§ **WHAT IS EXPECTED**
If a line of the data below contains the string "pour", count it, then state the total alone.

- - -

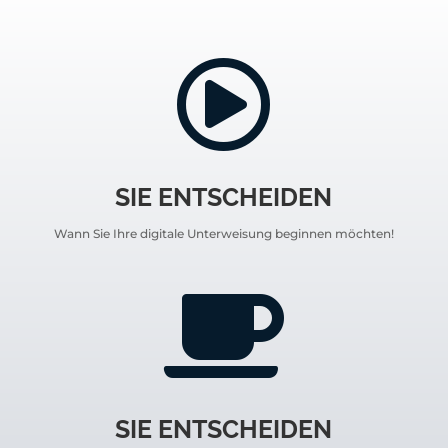

SIE ENTSCHEIDEN
Wann Sie Ihre digitale Unterweisung beginnen möchten!

SIE ENTSCHEIDEN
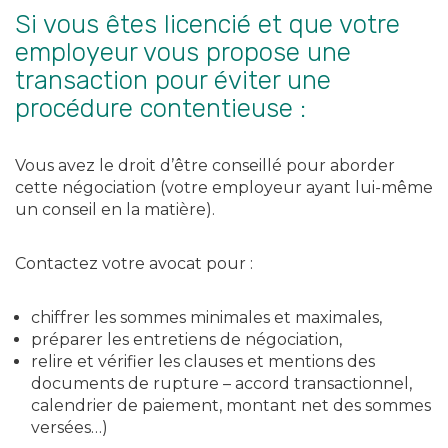
Si vous êtes licencié et que votre
employeur vous propose une
transaction pour éviter une
procédure contentieuse :
Vous avez le droit d’être conseillé pour aborder
cette négociation (votre employeur ayant lui-même
un conseil en la matière).
Contactez votre avocat pour :
chiffrer les sommes minimales et maximales,
préparer les entretiens de négociation,
relire et vérifier les clauses et mentions des
documents de rupture – accord transactionnel,
calendrier de paiement, montant net des sommes
versées…)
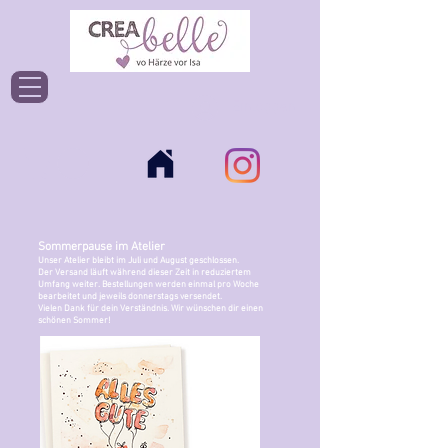
Einloggen
Sommerpause im Atelier
Unser Atelier bleibt im Juli und August geschlossen.
Der Versand läuft während dieser Zeit in reduziertem
Umfang weiter. Bestellungen werden einmal pro Woche
bearbeitet und jeweils donnerstags versendet.
Vielen Dank für dein Verständnis. Wir wünschen dir einen
schönen Sommer!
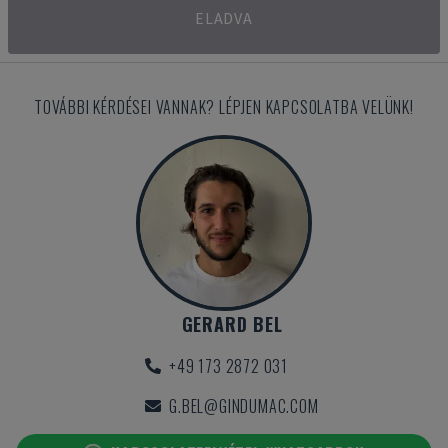
ELADVA
TOVÁBBI KÉRDÉSEI VANNAK? LÉPJEN KAPCSOLATBA VELÜNK!
GERARD BEL
+49 173 2872 031
G.BEL@GINDUMAC.COM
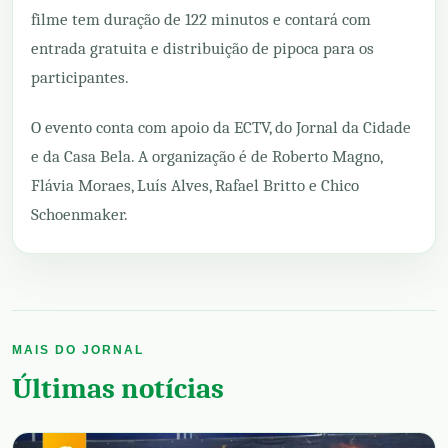
filme tem duração de 122 minutos e contará com
entrada gratuita e distribuição de pipoca para os
participantes.
O evento conta com apoio da ECTV, do Jornal da Cidade
e da Casa Bela. A organização é de Roberto Magno,
Flávia Moraes, Luís Alves, Rafael Britto e Chico
Schoenmaker.
MAIS DO JORNAL
Últimas notícias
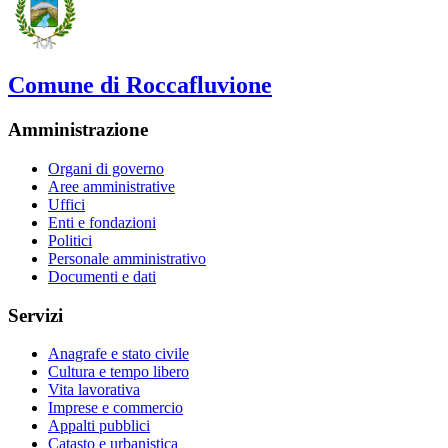
Comune di Roccafluvione
Amministrazione
Organi di governo
Aree amministrative
Uffici
Enti e fondazioni
Politici
Personale amministrativo
Documenti e dati
Servizi
Anagrafe e stato civile
Cultura e tempo libero
Vita lavorativa
Imprese e commercio
Appalti pubblici
Catasto e urbanistica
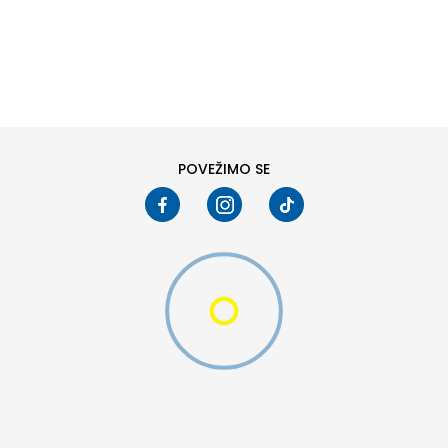
DODAJ U KORPU
L
XL
POVEŽIMO SE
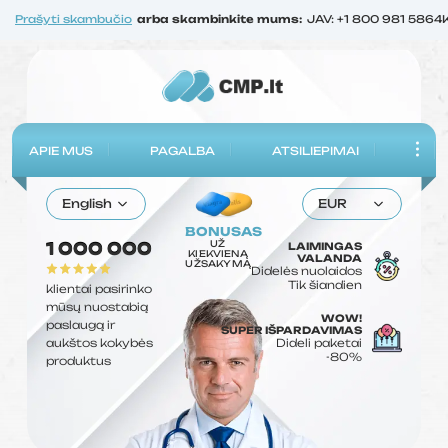
Prašyti skambučio
arba skambinkite mums:
JAV: +1 800 981 5864
APIE MUS
PAGALBA
ATSILIEPIMAI
English
EUR
BONUSAS
UŽ
1 000 000
LAIMINGAS
KIEKVIENĄ
VALANDA
UŽSAKYMĄ
Didelės nuolaidos
Tik šiandien
klientai pasirinko
mūsų nuostabią
WOW!
paslaugą ir
SUPER IŠPARDAVIMAS
aukštos kokybės
Dideli paketai
-80%
produktus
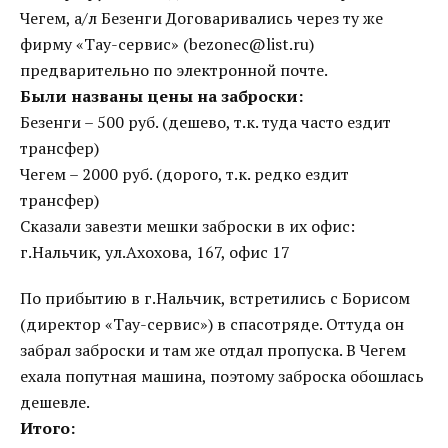
Чегем, а/л Безенги Договаривались через ту же
фирму «Тау-сервис» (bezonec@list.ru)
предварительно по электронной почте.
Были названы цены на заброски:
Безенги – 500 руб. (дешево, т.к. туда часто ездит
трансфер)
Чегем – 2000 руб. (дорого, т.к. редко ездит
трансфер)
Сказали завезти мешки заброски в их офис:
г.Нальчик, ул.Ахохова, 167, офис 17
По прибытию в г.Нальчик, встретились с Борисом
(директор «Тау-сервис») в спасотряде. Оттуда он
забрал заброски и там же отдал пропуска. В Чегем
ехала попутная машина, поэтому заброска обошлась
дешевле.
Итого:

- - -

§ **ANSWER SECTION**
3